Regarding what you said about censorship, censorship on reddit doesnt equate the censorship on a federated network. Sure you can get banned from an instance but lets say theres an instance (will be more likely) that allows total free speech?

With reddit, youll be banned no matter which subreddit you go. The fediverse cant ban you. Thats the biggest difference

[–] jiml78@kbin.social -1 points 1 year ago

The fediverse can’t ban you but at some point I guarantee there will be instances that dominate with the amount of users. When that happens, if you are banned, you will essentially be banned from the communities that primarily exist on those instances.

Sure you could even create your own instance of lemmy but you will be talking to yourself.

[–] BubblyMango@lemmy.wtf 1 points 1 year ago

If i opened my account on a certain instance, is it possible to migrate to another?

[–] nevernevermore@kbin.social -1 points 1 year ago (1 children)

There's always been a tonne of censorship on Reddit, tho?

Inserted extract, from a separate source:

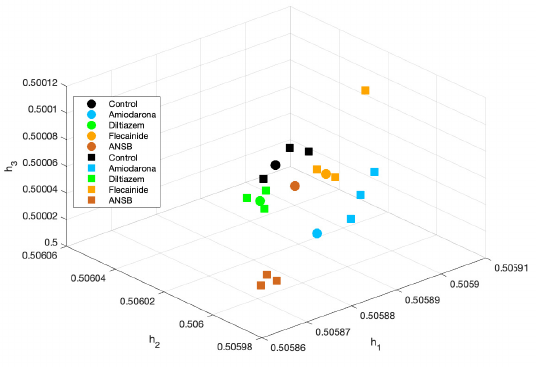
Figure 6. Latent space for the 27 signals using an ERB scale and 256 bands. The squares correspond to the training signals and the circles to the testing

Admin and to a lesser extent Mods have unchecked power to delete and even edit whatever they so please. user and subreddits get banned, shadowbanned.

My problem is different from everybody else's here. I'm not bitter towards Reddit, I can watch it thrive in different hands from the sidelines, I don't need it to crash and burn. But it's a repository of information that's almost second-to-none and my fear is embittered redditors scorching the earth before they bail.

Anecdotally, this evening I had an issue with my Plex server (HEVC main 10 videos maxing out CPU usage for transcodes, I digress) and searched my problem. Lo and behold 95% of qwant searches returned reddit threads, and the plex subreddit is still set to private.

I defend people's rights to do what they want with their data and delete their histories on their way out—but damn if it isn't going to hurt a little in the short term. reddit has helped me problem solve a million things, I'd hate to think that someone after me searching the same problem couldn't find a solution.

[–] spunker88@kbin.social 1 points 1 year ago

I can see why people who volunteered their own time to put together informational posts and tutorials don't want Reddit to benefit from them. I just hope they copy those threads into a new post on one of these Lemmy/kbin sites, but sadly that probably won't happen.

The loss of information like this is nothing new. When Geocities shut down, a lot of Web 1.0 era sites were lost forever. Various internet forums have shut down over the years taking all of their old posts with them. Link rot is another issue with sites like Imgur deleting old content. This is why sites like the Internet Archive are so important. They are the library of the internet.